***** Records shown *****

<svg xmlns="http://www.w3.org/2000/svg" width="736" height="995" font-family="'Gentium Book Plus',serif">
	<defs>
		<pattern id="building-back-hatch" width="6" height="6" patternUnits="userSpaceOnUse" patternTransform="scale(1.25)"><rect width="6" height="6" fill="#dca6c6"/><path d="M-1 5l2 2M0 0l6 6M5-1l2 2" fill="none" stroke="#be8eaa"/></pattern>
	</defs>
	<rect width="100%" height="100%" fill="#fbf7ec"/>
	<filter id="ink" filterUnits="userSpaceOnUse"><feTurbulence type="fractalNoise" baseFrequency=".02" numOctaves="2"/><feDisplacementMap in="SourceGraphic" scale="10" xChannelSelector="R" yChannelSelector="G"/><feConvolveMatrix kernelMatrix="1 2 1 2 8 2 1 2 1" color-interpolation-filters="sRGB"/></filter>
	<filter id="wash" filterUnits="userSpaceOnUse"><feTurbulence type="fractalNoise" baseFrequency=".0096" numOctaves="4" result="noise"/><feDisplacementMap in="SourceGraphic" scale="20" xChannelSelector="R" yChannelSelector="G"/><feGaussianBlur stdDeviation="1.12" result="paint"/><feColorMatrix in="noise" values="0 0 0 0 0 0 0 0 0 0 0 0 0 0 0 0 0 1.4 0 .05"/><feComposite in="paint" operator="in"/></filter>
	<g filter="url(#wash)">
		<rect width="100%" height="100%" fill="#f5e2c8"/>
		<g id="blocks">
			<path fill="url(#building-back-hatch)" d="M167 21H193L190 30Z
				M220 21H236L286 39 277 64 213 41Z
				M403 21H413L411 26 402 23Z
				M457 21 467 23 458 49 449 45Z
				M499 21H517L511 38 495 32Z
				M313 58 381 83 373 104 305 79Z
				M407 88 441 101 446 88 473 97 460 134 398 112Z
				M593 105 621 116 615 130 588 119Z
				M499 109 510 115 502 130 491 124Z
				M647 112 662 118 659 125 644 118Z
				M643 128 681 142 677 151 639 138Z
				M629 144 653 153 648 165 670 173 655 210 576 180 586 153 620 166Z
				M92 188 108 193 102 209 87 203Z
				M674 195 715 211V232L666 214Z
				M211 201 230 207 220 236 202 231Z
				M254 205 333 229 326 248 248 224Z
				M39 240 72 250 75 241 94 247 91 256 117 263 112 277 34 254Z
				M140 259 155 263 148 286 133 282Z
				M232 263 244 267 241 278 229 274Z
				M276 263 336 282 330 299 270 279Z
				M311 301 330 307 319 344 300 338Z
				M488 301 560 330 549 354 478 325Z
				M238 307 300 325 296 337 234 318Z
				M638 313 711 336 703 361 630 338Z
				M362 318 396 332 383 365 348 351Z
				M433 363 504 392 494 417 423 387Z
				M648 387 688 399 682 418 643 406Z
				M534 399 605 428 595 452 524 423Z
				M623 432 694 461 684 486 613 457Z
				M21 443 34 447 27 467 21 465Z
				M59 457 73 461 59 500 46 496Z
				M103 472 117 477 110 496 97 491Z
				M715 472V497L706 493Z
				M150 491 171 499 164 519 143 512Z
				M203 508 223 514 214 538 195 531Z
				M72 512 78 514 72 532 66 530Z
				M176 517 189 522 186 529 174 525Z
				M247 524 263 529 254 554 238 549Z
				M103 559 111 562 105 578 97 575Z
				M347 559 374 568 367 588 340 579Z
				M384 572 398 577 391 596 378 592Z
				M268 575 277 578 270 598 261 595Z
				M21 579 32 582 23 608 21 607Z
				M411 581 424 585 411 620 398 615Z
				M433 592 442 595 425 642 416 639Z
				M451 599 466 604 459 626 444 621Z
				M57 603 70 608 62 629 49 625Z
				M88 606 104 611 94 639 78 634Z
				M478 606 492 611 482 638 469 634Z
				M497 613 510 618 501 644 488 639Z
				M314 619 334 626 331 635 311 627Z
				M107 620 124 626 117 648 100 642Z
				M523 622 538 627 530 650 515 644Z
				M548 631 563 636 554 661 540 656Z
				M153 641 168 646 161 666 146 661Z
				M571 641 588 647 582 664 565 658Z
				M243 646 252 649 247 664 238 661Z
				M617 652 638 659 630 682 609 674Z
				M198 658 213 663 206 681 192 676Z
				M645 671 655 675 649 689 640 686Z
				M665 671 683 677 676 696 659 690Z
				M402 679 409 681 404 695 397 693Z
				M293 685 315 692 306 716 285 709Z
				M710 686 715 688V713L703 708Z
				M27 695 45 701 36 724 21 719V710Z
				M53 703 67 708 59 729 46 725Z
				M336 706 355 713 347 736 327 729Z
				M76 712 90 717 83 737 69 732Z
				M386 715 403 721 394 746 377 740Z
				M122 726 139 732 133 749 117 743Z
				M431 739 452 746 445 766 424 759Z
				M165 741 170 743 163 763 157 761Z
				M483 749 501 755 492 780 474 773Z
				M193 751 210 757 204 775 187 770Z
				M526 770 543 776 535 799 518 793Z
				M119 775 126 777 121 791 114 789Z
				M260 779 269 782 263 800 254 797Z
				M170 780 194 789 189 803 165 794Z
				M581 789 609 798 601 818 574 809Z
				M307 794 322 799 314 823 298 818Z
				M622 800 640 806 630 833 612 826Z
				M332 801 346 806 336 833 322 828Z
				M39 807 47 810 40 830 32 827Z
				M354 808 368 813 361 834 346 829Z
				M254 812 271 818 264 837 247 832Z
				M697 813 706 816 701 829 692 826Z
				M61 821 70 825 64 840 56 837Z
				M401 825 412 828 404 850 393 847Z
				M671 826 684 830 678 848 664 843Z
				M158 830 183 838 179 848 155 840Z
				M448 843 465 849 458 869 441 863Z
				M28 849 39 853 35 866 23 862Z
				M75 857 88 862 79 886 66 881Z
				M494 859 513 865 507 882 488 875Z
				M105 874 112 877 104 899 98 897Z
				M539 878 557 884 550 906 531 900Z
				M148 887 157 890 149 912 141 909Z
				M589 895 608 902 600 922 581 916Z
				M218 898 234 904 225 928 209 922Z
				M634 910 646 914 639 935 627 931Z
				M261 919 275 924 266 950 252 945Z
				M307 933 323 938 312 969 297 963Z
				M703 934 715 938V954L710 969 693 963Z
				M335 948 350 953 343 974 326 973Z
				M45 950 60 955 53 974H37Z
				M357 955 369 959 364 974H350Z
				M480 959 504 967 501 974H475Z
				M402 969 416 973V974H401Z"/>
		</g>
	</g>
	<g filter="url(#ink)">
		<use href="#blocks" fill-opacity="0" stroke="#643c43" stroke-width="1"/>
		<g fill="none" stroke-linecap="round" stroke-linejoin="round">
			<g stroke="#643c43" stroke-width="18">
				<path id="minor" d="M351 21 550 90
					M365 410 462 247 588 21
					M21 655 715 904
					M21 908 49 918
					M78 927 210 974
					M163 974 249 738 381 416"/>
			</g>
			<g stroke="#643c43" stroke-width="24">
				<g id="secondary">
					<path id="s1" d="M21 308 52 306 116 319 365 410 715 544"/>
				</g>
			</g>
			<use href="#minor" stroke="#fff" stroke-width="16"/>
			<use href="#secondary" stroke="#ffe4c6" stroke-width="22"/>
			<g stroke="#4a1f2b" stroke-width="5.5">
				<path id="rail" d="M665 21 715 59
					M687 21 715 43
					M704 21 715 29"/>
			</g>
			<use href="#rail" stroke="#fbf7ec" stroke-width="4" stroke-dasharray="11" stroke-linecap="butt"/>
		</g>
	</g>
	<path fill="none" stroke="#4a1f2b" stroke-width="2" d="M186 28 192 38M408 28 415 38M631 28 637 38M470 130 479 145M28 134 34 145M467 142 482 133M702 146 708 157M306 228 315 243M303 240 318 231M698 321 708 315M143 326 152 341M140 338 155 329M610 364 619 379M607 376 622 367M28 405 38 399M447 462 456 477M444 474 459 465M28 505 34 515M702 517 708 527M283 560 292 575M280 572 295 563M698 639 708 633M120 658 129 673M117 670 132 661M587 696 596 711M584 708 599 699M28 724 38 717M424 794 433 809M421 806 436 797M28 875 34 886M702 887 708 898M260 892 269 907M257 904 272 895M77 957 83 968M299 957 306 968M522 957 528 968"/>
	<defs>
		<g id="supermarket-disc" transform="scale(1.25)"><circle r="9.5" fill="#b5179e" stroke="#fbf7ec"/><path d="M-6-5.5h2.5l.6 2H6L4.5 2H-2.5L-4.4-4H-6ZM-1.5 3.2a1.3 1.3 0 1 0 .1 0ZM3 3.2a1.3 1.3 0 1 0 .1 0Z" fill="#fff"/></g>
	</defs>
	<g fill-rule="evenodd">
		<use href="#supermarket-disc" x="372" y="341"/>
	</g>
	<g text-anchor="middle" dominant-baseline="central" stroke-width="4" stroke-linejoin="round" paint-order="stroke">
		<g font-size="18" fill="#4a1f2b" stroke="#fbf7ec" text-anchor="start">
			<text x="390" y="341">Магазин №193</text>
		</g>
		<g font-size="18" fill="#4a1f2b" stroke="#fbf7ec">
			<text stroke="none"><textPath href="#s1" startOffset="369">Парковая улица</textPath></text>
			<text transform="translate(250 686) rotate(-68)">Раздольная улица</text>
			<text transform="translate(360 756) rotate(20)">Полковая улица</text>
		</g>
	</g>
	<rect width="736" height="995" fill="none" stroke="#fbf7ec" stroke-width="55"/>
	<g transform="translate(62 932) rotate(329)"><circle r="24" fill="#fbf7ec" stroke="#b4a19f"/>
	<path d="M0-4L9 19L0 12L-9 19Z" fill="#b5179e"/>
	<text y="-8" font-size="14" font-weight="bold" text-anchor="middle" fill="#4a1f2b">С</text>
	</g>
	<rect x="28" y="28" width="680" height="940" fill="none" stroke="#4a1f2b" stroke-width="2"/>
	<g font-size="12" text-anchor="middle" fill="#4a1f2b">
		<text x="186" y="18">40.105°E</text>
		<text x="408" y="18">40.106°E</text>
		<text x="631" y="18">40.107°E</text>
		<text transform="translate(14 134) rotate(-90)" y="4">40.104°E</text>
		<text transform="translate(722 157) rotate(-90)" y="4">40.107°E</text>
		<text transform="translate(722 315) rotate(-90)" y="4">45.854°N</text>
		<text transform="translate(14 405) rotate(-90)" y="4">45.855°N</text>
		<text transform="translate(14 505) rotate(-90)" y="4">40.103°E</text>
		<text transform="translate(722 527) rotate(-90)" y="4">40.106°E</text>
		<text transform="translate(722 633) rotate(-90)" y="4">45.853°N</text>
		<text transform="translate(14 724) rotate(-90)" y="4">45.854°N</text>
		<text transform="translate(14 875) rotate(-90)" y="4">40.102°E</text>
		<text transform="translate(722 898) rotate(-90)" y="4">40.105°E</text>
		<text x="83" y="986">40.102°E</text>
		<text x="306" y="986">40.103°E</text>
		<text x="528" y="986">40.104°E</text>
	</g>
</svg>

*****
***** Records shown *****

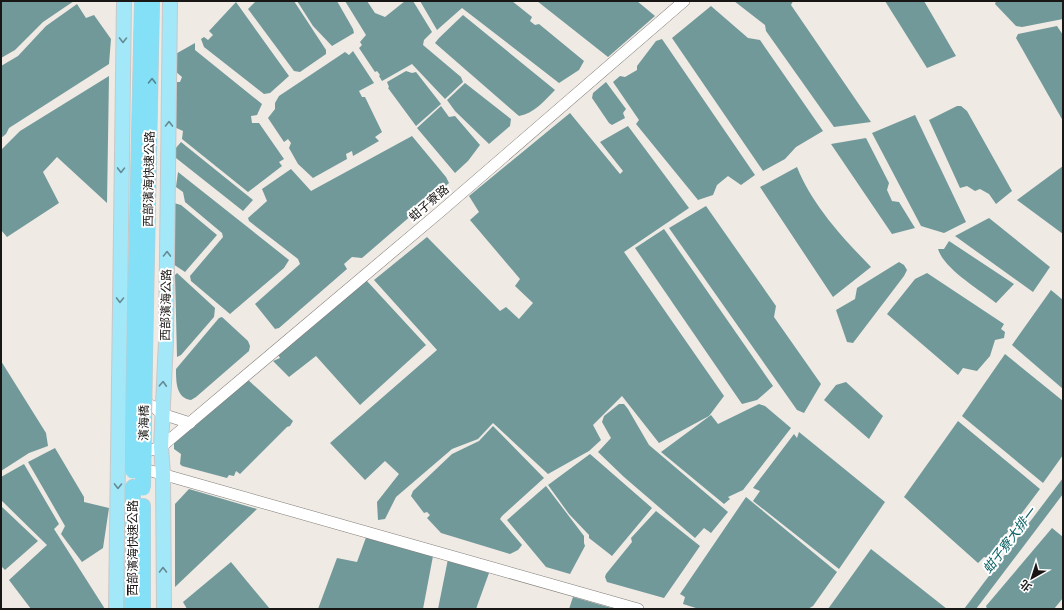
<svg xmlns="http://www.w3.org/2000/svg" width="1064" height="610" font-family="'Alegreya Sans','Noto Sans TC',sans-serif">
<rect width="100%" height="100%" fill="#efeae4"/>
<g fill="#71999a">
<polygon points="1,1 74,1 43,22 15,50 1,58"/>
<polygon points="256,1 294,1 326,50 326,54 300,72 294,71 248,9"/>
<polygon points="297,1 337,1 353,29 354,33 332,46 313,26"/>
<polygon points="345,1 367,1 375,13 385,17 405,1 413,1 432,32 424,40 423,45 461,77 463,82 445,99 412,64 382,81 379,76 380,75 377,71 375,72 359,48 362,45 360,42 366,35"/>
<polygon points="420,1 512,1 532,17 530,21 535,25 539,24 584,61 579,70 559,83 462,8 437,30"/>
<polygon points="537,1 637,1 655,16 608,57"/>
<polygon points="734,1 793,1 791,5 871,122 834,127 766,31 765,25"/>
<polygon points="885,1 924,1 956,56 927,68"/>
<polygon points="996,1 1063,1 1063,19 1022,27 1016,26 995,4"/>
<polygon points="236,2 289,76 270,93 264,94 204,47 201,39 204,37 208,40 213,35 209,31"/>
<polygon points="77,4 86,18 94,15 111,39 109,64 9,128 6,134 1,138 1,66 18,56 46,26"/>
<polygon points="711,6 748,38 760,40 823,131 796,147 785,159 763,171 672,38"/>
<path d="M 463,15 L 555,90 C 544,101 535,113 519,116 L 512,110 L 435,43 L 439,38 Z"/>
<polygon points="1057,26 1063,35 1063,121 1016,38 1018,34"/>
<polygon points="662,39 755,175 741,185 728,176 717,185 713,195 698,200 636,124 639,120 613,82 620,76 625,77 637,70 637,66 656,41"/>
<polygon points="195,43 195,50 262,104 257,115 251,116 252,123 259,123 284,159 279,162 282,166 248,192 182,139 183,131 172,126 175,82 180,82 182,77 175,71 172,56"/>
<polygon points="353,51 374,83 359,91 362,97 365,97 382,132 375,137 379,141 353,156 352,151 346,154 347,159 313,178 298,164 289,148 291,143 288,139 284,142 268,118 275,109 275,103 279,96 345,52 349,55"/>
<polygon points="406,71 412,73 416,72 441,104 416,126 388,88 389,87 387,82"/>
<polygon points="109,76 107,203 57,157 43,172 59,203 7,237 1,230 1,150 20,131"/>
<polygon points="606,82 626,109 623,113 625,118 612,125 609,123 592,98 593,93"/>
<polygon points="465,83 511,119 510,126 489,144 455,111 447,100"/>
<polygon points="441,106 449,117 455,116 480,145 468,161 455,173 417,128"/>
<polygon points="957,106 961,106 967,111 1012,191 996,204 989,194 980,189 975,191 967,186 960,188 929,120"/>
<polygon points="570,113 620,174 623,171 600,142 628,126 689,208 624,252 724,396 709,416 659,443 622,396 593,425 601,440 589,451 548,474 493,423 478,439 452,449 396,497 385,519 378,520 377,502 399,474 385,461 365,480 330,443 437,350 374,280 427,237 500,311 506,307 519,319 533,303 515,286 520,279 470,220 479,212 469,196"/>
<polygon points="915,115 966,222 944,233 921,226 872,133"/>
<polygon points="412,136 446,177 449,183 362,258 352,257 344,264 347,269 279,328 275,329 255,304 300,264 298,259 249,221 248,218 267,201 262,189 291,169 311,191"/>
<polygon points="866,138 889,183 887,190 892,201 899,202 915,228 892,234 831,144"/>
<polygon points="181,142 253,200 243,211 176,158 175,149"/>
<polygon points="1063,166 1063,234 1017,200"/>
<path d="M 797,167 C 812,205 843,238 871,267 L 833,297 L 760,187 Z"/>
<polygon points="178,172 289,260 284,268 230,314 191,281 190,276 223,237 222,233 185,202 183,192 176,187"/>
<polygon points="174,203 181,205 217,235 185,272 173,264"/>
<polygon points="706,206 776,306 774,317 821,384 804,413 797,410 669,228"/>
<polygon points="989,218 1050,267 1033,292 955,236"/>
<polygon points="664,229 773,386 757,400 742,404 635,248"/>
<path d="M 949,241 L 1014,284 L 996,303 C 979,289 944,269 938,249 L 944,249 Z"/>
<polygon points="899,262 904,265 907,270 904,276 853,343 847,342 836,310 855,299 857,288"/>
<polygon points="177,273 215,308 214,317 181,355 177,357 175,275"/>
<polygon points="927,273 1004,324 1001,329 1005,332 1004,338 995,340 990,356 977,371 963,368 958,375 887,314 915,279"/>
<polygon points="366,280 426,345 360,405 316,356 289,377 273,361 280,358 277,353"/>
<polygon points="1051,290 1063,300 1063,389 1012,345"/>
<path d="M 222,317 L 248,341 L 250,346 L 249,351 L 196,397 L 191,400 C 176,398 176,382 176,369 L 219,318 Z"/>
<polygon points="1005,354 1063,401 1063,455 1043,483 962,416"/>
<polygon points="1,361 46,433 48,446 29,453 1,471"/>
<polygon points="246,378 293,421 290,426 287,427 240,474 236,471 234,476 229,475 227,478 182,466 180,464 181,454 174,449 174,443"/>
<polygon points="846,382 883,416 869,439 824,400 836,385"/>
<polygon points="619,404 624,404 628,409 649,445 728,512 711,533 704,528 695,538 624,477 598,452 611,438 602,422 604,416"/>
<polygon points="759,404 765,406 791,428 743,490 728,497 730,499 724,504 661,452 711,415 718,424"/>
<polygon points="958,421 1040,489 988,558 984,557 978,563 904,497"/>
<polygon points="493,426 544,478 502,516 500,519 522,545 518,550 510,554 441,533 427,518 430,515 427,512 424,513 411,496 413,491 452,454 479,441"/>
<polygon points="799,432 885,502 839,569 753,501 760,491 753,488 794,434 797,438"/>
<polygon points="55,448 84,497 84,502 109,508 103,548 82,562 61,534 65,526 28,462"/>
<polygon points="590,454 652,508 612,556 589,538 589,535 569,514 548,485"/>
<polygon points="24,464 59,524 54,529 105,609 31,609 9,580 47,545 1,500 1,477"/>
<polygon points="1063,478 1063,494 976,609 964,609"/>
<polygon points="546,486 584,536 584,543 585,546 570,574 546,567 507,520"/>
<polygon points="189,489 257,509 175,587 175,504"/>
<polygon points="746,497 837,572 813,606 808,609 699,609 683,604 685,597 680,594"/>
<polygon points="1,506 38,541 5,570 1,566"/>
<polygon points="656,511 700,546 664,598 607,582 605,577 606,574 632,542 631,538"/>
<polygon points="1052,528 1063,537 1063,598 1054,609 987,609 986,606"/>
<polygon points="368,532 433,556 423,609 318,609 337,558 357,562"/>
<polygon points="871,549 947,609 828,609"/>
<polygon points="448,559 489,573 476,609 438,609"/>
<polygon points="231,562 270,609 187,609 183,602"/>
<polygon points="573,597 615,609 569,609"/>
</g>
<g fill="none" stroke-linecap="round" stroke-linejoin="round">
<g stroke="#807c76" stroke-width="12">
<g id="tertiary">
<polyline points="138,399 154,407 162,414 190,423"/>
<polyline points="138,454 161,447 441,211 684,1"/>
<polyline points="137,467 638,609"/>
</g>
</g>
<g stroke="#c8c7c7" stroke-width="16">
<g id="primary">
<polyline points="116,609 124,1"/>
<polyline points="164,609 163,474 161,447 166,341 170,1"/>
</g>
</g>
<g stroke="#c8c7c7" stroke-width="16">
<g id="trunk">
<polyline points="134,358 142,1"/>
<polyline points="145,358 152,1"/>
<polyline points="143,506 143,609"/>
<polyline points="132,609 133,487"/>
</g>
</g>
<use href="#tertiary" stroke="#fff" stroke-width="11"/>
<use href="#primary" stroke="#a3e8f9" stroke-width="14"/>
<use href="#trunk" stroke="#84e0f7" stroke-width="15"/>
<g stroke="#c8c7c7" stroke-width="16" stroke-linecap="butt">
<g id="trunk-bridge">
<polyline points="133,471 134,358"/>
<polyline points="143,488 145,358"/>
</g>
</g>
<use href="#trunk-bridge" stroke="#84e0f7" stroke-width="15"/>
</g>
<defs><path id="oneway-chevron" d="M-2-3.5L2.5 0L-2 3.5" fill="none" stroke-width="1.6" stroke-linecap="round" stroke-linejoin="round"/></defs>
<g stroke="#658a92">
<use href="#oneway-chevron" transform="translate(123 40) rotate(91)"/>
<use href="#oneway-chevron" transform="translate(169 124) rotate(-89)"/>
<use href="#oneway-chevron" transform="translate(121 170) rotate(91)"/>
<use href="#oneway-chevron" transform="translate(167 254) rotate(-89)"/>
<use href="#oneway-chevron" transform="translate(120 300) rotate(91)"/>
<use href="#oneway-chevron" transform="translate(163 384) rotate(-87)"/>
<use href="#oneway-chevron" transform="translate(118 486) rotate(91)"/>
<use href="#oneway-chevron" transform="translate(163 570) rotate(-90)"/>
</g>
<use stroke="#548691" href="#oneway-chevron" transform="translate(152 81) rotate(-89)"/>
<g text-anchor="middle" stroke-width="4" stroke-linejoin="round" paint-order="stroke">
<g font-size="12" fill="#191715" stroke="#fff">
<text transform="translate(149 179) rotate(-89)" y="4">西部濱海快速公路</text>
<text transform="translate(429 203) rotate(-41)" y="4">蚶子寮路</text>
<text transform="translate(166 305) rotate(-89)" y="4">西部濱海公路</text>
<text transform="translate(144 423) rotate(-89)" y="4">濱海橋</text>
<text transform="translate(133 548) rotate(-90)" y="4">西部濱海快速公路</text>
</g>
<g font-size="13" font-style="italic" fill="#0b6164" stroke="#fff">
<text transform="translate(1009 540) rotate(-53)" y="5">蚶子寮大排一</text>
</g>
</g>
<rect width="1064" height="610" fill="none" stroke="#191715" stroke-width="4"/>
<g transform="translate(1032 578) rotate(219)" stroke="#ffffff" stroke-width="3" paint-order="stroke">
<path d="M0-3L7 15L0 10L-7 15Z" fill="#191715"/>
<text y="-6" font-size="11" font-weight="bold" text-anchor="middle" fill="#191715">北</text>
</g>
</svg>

*****

Please filter the entries above down to the lines holding "wash" and copy them.

## Expected output:
	<filter id="wash" filterUnits="userSpaceOnUse"><feTurbulence type="fractalNoise" baseFrequency=".0096" numOctaves="4" result="noise"/><feDisplacementMap in="SourceGraphic" scale="20" xChannelSelector="R" yChannelSelector="G"/><feGaussianBlur stdDeviation="1.12" result="paint"/><feColorMatrix in="noise" values="0 0 0 0 0 0 0 0 0 0 0 0 0 0 0 0 0 1.4 0 .05"/><feComposite in="paint" operator="in"/></filter>
	<g filter="url(#wash)">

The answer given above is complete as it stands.